» ARBEITSANWEISUNGEN:
1 > Was fehlt Wilhelm Költgen laut dem Artikel über Motorrad-Tuning für Behinderte von Geburt an?
2 > Setze den Artikel über Motorrad-Tuning für Behinderte im Anschluss an seinen letzten Satz fort.

» AUSZUG:
Motorrad-Tuning für Behinderte: Deutschlands Spezialist

Krefeld (dpa) - Wenn Behinderte nicht auf den Rausch der Geschwindigkeit verzichten wollen, schaffen sie ihre Motorräder zu Wilhelm Költgen. Der Krefelder ist Deutschlands bekanntester und wohl auch einziger Motorrad-Tuning-Spezialist für Behinderte.

Das schwarz-weiße Motorrad entstammt einer Schweizer Edelschmiede. Seine 185 PS beschleunigen blitzschnell auf Tempo 220 - dann wird der Bolide elektronisch abgeriegelt. Mehr soll nicht gehen, denn der Fahrer ist nach einem Schlaganfall halbseitig gelähmt. Nun ist Wilhelm Költgen gefragt - dem Motorrad-Tuning-Spezialist für Behinderte. Dem Tüftler selbst fehlt von Geburt an die rechte Hand.

» ANGEZEIGTE DATEN:

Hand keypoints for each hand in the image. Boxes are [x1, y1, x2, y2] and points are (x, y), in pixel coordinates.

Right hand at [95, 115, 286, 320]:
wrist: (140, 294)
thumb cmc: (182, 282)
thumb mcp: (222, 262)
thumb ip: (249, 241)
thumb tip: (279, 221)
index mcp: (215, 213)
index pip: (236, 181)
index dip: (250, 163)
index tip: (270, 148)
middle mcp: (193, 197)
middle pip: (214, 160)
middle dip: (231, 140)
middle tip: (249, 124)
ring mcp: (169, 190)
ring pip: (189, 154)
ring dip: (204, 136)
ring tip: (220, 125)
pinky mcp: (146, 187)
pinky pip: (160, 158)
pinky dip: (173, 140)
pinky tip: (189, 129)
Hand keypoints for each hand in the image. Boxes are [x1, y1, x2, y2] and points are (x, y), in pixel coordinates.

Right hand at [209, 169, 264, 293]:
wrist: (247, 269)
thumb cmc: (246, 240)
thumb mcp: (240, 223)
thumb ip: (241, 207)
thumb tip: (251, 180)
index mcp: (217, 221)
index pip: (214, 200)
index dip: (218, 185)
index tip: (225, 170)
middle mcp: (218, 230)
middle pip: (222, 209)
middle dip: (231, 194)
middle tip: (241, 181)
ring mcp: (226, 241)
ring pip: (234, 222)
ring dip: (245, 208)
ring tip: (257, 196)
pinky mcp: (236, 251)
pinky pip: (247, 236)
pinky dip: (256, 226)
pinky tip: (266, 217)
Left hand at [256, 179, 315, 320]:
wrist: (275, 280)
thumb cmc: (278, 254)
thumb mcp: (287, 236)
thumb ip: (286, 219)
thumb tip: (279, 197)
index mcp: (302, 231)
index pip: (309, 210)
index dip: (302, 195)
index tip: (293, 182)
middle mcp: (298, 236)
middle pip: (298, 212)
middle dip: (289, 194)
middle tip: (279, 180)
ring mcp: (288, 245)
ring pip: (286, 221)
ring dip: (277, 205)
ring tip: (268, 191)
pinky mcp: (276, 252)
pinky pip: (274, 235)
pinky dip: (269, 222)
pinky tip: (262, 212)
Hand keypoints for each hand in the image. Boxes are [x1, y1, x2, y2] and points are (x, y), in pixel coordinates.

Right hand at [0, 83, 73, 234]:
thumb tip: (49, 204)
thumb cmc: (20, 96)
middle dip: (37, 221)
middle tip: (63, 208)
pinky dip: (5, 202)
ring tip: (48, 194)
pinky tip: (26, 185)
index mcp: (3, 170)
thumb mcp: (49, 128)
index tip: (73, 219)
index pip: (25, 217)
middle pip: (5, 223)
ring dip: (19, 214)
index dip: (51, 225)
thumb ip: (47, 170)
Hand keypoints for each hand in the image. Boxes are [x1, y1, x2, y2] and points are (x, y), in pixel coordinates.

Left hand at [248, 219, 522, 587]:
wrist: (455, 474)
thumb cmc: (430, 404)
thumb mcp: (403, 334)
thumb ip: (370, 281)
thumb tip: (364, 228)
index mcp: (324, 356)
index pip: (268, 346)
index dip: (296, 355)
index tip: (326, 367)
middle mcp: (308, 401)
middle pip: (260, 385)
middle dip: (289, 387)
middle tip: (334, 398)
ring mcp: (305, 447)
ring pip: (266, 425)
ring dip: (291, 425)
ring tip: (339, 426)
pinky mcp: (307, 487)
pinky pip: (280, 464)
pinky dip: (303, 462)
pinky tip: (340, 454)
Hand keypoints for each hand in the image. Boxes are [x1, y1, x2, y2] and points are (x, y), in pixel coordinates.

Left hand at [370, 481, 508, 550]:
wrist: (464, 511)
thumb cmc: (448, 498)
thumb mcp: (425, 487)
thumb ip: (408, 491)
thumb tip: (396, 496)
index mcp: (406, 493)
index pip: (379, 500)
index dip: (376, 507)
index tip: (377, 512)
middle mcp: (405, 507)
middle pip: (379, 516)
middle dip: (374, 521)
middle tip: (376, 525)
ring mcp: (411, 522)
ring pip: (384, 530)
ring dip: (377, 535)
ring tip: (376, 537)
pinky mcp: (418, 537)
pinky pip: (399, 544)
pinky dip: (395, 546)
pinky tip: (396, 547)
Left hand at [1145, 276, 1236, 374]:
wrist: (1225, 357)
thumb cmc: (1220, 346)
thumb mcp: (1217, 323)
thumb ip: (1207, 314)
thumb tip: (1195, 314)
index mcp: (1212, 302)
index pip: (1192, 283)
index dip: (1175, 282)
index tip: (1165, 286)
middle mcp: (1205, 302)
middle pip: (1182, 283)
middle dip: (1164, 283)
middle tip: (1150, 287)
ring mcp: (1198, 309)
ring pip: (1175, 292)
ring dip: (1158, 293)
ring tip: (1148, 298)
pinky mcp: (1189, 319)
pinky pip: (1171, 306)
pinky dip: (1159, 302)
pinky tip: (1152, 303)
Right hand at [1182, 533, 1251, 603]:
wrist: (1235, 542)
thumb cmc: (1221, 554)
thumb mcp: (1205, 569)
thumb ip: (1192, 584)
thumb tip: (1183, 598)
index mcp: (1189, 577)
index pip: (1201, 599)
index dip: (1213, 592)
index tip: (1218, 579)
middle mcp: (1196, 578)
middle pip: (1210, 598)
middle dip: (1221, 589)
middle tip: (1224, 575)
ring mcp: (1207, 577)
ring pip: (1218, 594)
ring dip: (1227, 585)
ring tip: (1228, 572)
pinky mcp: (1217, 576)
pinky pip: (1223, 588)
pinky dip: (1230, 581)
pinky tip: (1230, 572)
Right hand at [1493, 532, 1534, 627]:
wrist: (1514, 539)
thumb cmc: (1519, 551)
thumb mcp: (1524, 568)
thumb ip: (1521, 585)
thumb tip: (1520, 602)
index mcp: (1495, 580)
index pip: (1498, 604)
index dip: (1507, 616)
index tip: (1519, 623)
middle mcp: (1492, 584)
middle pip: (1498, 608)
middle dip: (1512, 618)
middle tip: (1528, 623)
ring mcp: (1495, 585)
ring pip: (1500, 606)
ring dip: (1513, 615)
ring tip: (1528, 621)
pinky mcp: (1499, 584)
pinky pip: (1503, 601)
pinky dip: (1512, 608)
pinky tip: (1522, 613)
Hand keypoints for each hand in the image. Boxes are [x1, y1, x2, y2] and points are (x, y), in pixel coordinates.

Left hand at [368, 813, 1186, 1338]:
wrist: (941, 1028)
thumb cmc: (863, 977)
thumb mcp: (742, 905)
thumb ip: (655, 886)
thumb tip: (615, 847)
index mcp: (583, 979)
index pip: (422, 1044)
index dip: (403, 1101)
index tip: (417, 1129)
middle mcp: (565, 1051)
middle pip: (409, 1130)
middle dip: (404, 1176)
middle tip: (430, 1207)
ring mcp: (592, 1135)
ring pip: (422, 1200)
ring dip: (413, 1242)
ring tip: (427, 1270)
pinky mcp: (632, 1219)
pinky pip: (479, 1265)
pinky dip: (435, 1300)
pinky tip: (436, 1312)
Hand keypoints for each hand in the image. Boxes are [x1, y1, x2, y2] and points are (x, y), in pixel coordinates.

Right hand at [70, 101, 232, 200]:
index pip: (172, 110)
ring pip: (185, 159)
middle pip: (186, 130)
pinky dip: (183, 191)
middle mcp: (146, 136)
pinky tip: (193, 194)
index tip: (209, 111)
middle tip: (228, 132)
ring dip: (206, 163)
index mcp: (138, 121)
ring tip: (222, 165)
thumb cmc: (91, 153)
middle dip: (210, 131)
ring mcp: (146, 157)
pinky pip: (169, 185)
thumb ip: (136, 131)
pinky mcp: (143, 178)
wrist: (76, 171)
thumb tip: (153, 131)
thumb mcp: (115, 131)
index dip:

» ERGEBNISSE JE AUFGABE:
1 > Die rechte Hand.

2 >
Für seinen Schlaganfall-Kunden hat der 52-Jährige das Geschoss zu einem Dreirad umgebaut. Bremsen, Gasgriff, Schaltung - alles wurde außerdem auf der linken Seite angeordnet. „Der fährt das Ding bestimmt nicht bis zum Anschlag aus,“ vermutet Költgen. „Aber die Freiheit zu genießen, ist gut für sein Ego.“ Költgen ist Experte für Spezialkonstruktionen, die Menschen das Motorradfahren ermöglichen, obwohl sie behindert sind.

Derzeit freut sich in Österreich eine querschnittgelähmte junge Frau auf ihre schwarze Harley Davidson. Die Maschine ist gerade in Krefeld zur Inspektion. Költgen überholt auch die Pneumatik, die mit 200 Kilogramm Schubkraft in einer Sekunde zwei seitliche Stützräder ausklappt.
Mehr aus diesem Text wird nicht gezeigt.